“Never tweet.”

Sometimes the insanity on Twitter makes my brain hurt. Sometimes the hatred makes my heart ache. But I almost never think about leaving. Until now.

Farhad Manjoo published an NYT column on Wednesday titled “Never Tweet.” He said “it’s time we journalists all considered disengaging from the daily rhythms of Twitter, the world’s most damaging social network. You don’t have to quit totally — that’s impossible in today’s news business. Instead, post less, lurk more.”

A longtime tech exec sent the link to me and said Manjoo is right. “You guys are the lifeblood of Twitter right now,” they said. “A huge part of Twitter’s current value is journalists creating content for the site.”

I’ve known this person for years. They don’t have an ax to grind against Twitter, they just want journalists to think critically about what Twitter does to news coverage and the civic conversation. I asked: Do you think we should go on a Twitter strike?
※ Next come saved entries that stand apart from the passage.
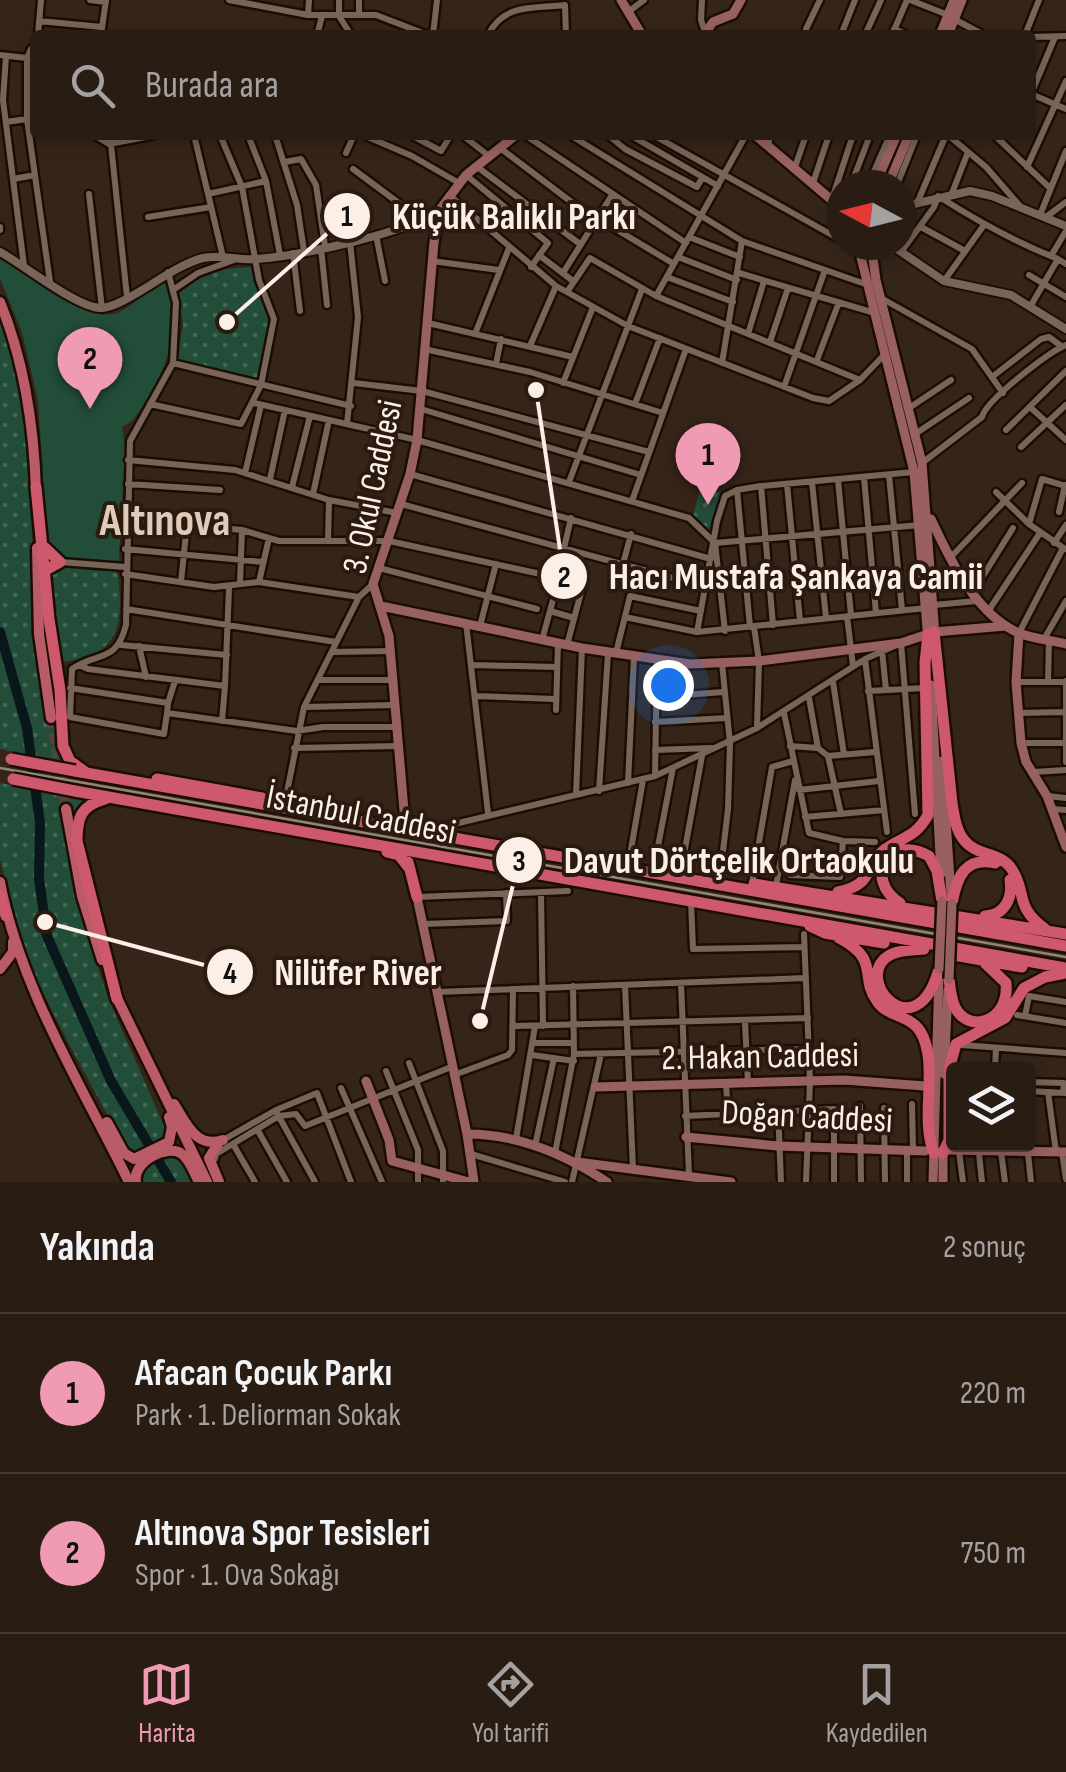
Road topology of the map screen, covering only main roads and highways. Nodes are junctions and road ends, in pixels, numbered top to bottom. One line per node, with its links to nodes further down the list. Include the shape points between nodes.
1 (621, 0): 6 (main road)
2 (741, 0): 7 (main road, via 733,14)
3 (954, 0): 5 (main road)
4 (962, 0): 5 (main road)
5 (951, 17): 8 (main road); 9 (main road)
6 (639, 30)
7 (708, 30)
8 (943, 30)
9 (949, 30)
10 (510, 140): 24 (main road, 3. Okul Caddesi, via 462,179 440,208 417,440 373,584)
11 (769, 140): 16 (main road)
12 (892, 140): 14 (main road)
13 (906, 140): 15 (main road)
14 (878, 170)
15 (894, 170)
16 (826, 194)
17 (866, 260): 25 (main road, via 914,472)
18 (869, 260): 21 (main road, via 922,463)
19 (0, 302): 20 (main road, via 30,412)
20 (36, 487): 22 (highway); 30 (main road, via 40,634)
21 (928, 512): 25 (main road); 26 (main road, via 962,578)
22 (42, 545): 23 (highway); 23 (highway, via 60,562)
23 (44, 571): 32 (highway, via 63,746)
24 (381, 606): 27 (main road, via 634,657 722,664 900,643); 36 (main road, 3. Okul Caddesi, via 394,680)
25 (930, 606): 27 (main road)
26 (1008, 626): 27 (main road); 28 (main road)
27 (931, 633): 44 (highway, via 928,815 914,834 879,854 858,886); 47 (main road); 52 (highway, via 957,827 972,847 1014,871 1028,916)
28 (1019, 634): 29 (main road); 37 (main road, via 1021,743)
29 (1066, 644)
30 (51, 718)
31 (6, 758): 32 (highway, İstanbul Caddesi, bridge)
32 (82, 772): 36 (highway, İstanbul Caddesi); 36 (highway, via 127,773)
33 (6, 778): 34 (highway, İstanbul Caddesi, bridge)
34 (112, 798): 39 (highway, İstanbul Caddesi); 41 (highway, via 132,808 395,854); 65 (highway, via 79,814 77,841)
35 (66, 809): 65 (main road, via 82,896)
36 (403, 826): 43 (highway, İstanbul Caddesi)
37 (1064, 836): 38 (main road)
38 (1066, 847)
39 (394, 848): 40 (highway, İstanbul Caddesi); 41 (highway)
40 (427, 854): 46 (highway, via 415,862); 51 (highway, İstanbul Caddesi)
41 (410, 869): 46 (highway)
42 (0, 882): 49 (main road)
43 (720, 885): 44 (highway); 57 (highway, İstanbul Caddesi)
44 (823, 893): 48 (highway)
45 (0, 896): 49 (highway)
46 (417, 897): 71 (main road)
47 (947, 902): 48 (highway, via 929,856 906,848 884,863 883,884 892,898); 50 (highway, via 966,866 981,860 1002,866 1011,886 1006,906 994,916); 56 (main road, bridge)
48 (913, 908): 50 (highway)
49 (6, 916): 55 (main road)
50 (968, 917): 52 (highway)
51 (796, 920): 53 (highway); 62 (highway, İstanbul Caddesi)
52 (1048, 931): 54 (highway)
53 (825, 933): 58 (highway); 76 (highway, via 863,958 883,1008 920,1030 928,1049 928,1138)
54 (1066, 934)
55 (13, 936): 61 (main road, via 13,952); 63 (main road)
56 (946, 938): 60 (main road, bridge); 64 (main road, bridge)
57 (1066, 946)
58 (924, 949): 59 (highway); 60 (highway, via 884,960 880,994 897,1006 920,1004)
59 (982, 961): 62 (highway); 64 (highway, via 1006,983 1008,997 997,1016 965,1018)
60 (939, 969): 76 (main road)
61 (0, 970): 63 (main road)
62 (1066, 972): 76 (highway, via 1024,988 1005,1018 956,1044)
63 (27, 974): 66 (main road)
64 (949, 979): 76 (main road)
65 (116, 998): 67 (main road)
66 (56, 1034): 79 (main road, via 124,1154); 83 (main road)
67 (149, 1066): 73 (main road); 74 (main road, via 172,1127); 85 (main road)
68 (366, 1081): 81 (main road, via 392,1160)
69 (925, 1086): 70 (main road, 2. Hakan Caddesi, via 844,1080)
70 (596, 1087)
71 (467, 1134): 80 (main road, via 516,1139); 87 (main road)
72 (686, 1138): 76 (main road, Doğan Caddesi)
73 (198, 1140): 78 (main road); 78 (main road, via 228,1142)
74 (166, 1148): 79 (main road); 84 (main road, via 187,1159)
75 (1036, 1149): 77 (main road, Doğan Caddesi)
76 (945, 1150): 90 (main road); 91 (main road)
77 (1061, 1152)
78 (212, 1156): 86 (main road)
79 (138, 1161): 83 (main road)
80 (577, 1162): 82 (main road); 88 (main road)
81 (443, 1178): 87 (main road)
82 (702, 1180): 89 (main road)
83 (133, 1182)
84 (199, 1182)
85 (207, 1182)
86 (221, 1182)
87 (471, 1182)
88 (606, 1182)
89 (728, 1182)
90 (933, 1182)
91 (943, 1182)

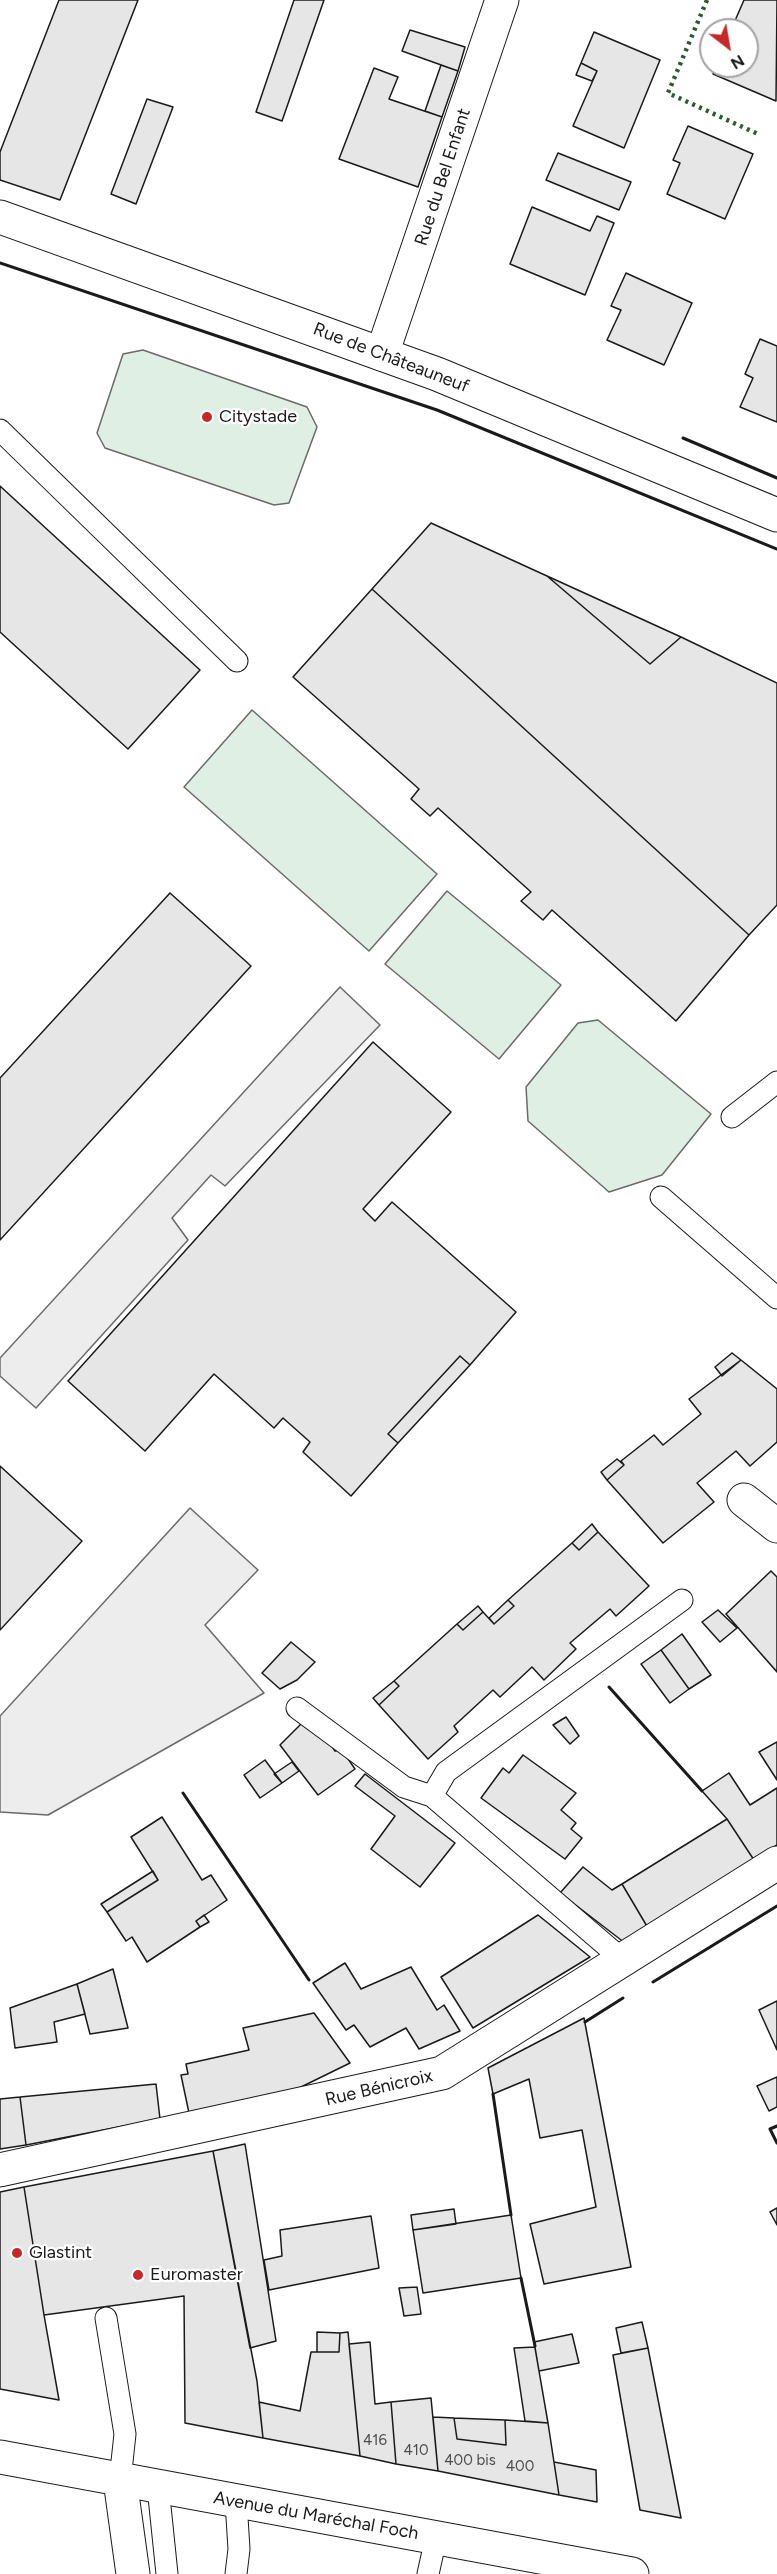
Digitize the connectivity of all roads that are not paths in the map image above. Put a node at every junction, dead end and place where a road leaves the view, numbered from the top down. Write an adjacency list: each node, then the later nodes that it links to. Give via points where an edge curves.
1 (502, 0): 3 (main road, Rue du Bel Enfant)
2 (0, 217): 3 (main road, Rue de Châteauneuf)
3 (382, 354): 5 (main road, Rue de Châteauneuf)
4 (0, 430): 6 (lane)
5 (777, 514)
6 (237, 661)
7 (777, 1082): 8 (lane)
8 (732, 1117)
9 (661, 1197): 10 (lane)
10 (777, 1298)
11 (744, 1500): 12 (main road)
12 (777, 1526)
13 (682, 1600): 15 (lane, via 446,1772)
14 (297, 1708): 15 (lane, via 404,1787)
15 (432, 1796): 17 (lane)
16 (777, 1863): 17 (main road, Rue Bénicroix)
17 (623, 1960): 18 (main road, Rue Bénicroix, via 442,2073)
18 (0, 2170)
19 (106, 2318): 21 (lane, via 125,2434)
20 (0, 2457): 21 (main road, Avenue du Maréchal Foch)
21 (120, 2480): 22 (main road, Avenue du Maréchal Foch); 25 (main road)
22 (158, 2487): 23 (main road, Avenue du Maréchal Foch); 26 (lane)
23 (236, 2502): 24 (main road, Avenue du Maréchal Foch); 27 (lane)
24 (436, 2538): 28 (lane); 29 (main road, Avenue du Maréchal Foch)
25 (133, 2574)
26 (167, 2574)
27 (236, 2574)
28 (428, 2574)
29 (632, 2574)

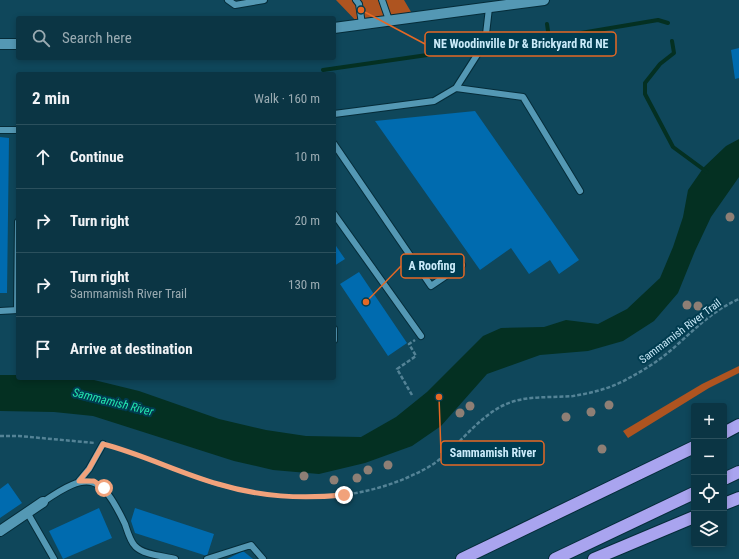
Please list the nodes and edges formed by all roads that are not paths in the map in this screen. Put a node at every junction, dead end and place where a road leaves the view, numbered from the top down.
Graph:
1 (228, 0) edge
2 (264, 0) edge
3 (356, 0) edge
4 (382, 0) edge
5 (544, 0) edge
6 (489, 8) junction
7 (389, 20) junction
8 (362, 24) junction
9 (336, 28) edge
10 (0, 44) edge
11 (16, 44) edge
12 (456, 88) junction
13 (336, 114) edge
14 (0, 130) edge
15 (16, 130) edge
16 (336, 147) edge
17 (580, 191) dead end
18 (336, 217) edge
19 (462, 265) dead end
20 (0, 310) edge
21 (16, 310) edge
22 (421, 336) road end
23 (739, 425) edge
24 (727, 431) edge
25 (103, 444) road end
26 (691, 448) edge
27 (739, 472) edge
28 (727, 478) edge
29 (79, 481) junction
30 (691, 494) edge
31 (739, 498) edge
32 (43, 502) joint
33 (727, 503) edge
34 (27, 512) junction
35 (691, 518) edge
36 (0, 531) edge
37 (152, 556) edge
38 (54, 559) edge
39 (175, 559) edge
40 (207, 559) edge
41 (263, 559) edge
42 (462, 559) edge
43 (555, 559) edge
44 (594, 559) edge

1 - 2 lane
3 - 8 lane
4 - 7 lane
5 - 6 main road
6 - 7 main road
6 - 12 lane
7 - 8 main road
8 - 9 main road
10 - 11 main road
12 - 13 lane
12 - 17 lane
14 - 15 lane
16 - 19 lane
18 - 22 lane
20 - 21 lane
23 - 24 highway
25 - 29 lane
26 - 42 highway
27 - 28 highway
29 - 32 lane
29 - 37 lane
30 - 43 highway
31 - 33 highway
32 - 34 main road
34 - 36 main road
34 - 38 lane
35 - 44 highway
37 - 39 lane
40 - 41 lane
Maybe, they said — or at least take a hard look at the value exchange that’s going on.

I used to think the transparency of Twitter helped improve trust in media. I think that’s true around the edges. But I’m leaning toward the Silicon Valley exec’s view that the incessant tweeting undermines trust. “You guys are down in the mud with the bots and the bad faith actors,” the tech exec said.

That’s definitely true. The more time someone spends on Twitter, the more likely their view of the world is distorted by all the shouting. And the more likely they start shouting too. Being on Twitter contributes to a sense that the thing being shouted about is hugely important and being discussed by THE WHOLE WORLD when in fact it’s being discussed solely by people who are Extremely Online. The Covington Catholic controversy is just the most recent example.

I’m not saying everyone should delete their accounts. I’m definitely not saying newsroom bosses should stop reporters from tweeting. I love Twitter and I know that both my personal and professional lives have benefited from it. (I met my wife on Twitter!) But the site has changed. It is now, as Manjoo said, “the epicenter of a nonstop information war, an almost comically undermanaged gladiatorial arena where activists and disinformation artists and politicians and marketers gather to target and influence the wider media world.” This is a big problem. It requires a big change.